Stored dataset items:
....................

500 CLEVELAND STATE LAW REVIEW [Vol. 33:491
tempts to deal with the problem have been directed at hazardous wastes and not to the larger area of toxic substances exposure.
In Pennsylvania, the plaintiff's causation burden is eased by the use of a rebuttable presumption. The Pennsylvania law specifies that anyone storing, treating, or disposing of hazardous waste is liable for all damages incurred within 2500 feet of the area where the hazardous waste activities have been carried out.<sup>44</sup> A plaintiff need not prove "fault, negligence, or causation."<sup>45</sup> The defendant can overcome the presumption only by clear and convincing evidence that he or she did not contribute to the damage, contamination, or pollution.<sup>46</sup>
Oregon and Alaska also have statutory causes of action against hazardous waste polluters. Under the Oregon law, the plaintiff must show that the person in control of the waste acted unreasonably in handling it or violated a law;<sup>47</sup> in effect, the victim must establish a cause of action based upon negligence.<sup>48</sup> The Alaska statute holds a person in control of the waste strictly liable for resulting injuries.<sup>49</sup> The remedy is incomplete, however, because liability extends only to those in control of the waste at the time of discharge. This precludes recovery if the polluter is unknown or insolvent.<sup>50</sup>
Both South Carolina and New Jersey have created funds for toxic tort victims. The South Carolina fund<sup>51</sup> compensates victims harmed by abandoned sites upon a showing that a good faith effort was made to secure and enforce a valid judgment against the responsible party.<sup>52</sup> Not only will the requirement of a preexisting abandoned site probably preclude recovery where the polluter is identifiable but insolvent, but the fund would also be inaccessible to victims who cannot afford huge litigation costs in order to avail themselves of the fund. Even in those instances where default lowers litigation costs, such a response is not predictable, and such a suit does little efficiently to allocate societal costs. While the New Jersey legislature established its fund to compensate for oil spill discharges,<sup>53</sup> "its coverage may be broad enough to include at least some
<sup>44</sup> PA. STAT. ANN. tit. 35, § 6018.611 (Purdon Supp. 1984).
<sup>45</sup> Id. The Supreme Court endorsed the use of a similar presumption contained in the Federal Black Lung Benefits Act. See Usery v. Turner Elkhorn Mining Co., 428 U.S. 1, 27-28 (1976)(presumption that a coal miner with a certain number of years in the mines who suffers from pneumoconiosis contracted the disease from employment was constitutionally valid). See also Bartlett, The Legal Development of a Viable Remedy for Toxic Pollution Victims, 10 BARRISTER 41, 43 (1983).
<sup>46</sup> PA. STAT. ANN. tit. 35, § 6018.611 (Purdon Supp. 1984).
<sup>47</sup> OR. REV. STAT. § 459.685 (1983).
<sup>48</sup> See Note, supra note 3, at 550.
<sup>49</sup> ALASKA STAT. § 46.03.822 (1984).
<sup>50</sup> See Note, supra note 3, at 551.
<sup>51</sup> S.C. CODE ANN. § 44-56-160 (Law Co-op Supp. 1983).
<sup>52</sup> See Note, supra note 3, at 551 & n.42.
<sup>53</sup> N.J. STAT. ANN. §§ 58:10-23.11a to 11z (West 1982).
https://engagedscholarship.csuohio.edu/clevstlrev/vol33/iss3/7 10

....................

- [What you are asked to do] This exercise requires that all of the entries be repeated exactly.

- [Solution]
500 CLEVELAND STATE LAW REVIEW [Vol. 33:491
tempts to deal with the problem have been directed at hazardous wastes and not to the larger area of toxic substances exposure.
In Pennsylvania, the plaintiff's causation burden is eased by the use of a rebuttable presumption. The Pennsylvania law specifies that anyone storing, treating, or disposing of hazardous waste is liable for all damages incurred within 2500 feet of the area where the hazardous waste activities have been carried out.<sup>44</sup> A plaintiff need not prove "fault, negligence, or causation."<sup>45</sup> The defendant can overcome the presumption only by clear and convincing evidence that he or she did not contribute to the damage, contamination, or pollution.<sup>46</sup>
Oregon and Alaska also have statutory causes of action against hazardous waste polluters. Under the Oregon law, the plaintiff must show that the person in control of the waste acted unreasonably in handling it or violated a law;<sup>47</sup> in effect, the victim must establish a cause of action based upon negligence.<sup>48</sup> The Alaska statute holds a person in control of the waste strictly liable for resulting injuries.<sup>49</sup> The remedy is incomplete, however, because liability extends only to those in control of the waste at the time of discharge. This precludes recovery if the polluter is unknown or insolvent.<sup>50</sup>
Both South Carolina and New Jersey have created funds for toxic tort victims. The South Carolina fund<sup>51</sup> compensates victims harmed by abandoned sites upon a showing that a good faith effort was made to secure and enforce a valid judgment against the responsible party.<sup>52</sup> Not only will the requirement of a preexisting abandoned site probably preclude recovery where the polluter is identifiable but insolvent, but the fund would also be inaccessible to victims who cannot afford huge litigation costs in order to avail themselves of the fund. Even in those instances where default lowers litigation costs, such a response is not predictable, and such a suit does little efficiently to allocate societal costs. While the New Jersey legislature established its fund to compensate for oil spill discharges,<sup>53</sup> "its coverage may be broad enough to include at least some
<sup>44</sup> PA. STAT. ANN. tit. 35, § 6018.611 (Purdon Supp. 1984).
<sup>45</sup> Id. The Supreme Court endorsed the use of a similar presumption contained in the Federal Black Lung Benefits Act. See Usery v. Turner Elkhorn Mining Co., 428 U.S. 1, 27-28 (1976)(presumption that a coal miner with a certain number of years in the mines who suffers from pneumoconiosis contracted the disease from employment was constitutionally valid). See also Bartlett, The Legal Development of a Viable Remedy for Toxic Pollution Victims, 10 BARRISTER 41, 43 (1983).
<sup>46</sup> PA. STAT. ANN. tit. 35, § 6018.611 (Purdon Supp. 1984).
<sup>47</sup> OR. REV. STAT. § 459.685 (1983).
<sup>48</sup> See Note, supra note 3, at 550.
<sup>49</sup> ALASKA STAT. § 46.03.822 (1984).
<sup>50</sup> See Note, supra note 3, at 551.
<sup>51</sup> S.C. CODE ANN. § 44-56-160 (Law Co-op Supp. 1983).
<sup>52</sup> See Note, supra note 3, at 551 & n.42.
<sup>53</sup> N.J. STAT. ANN. §§ 58:10-23.11a to 11z (West 1982).
https://engagedscholarship.csuohio.edu/clevstlrev/vol33/iss3/7 10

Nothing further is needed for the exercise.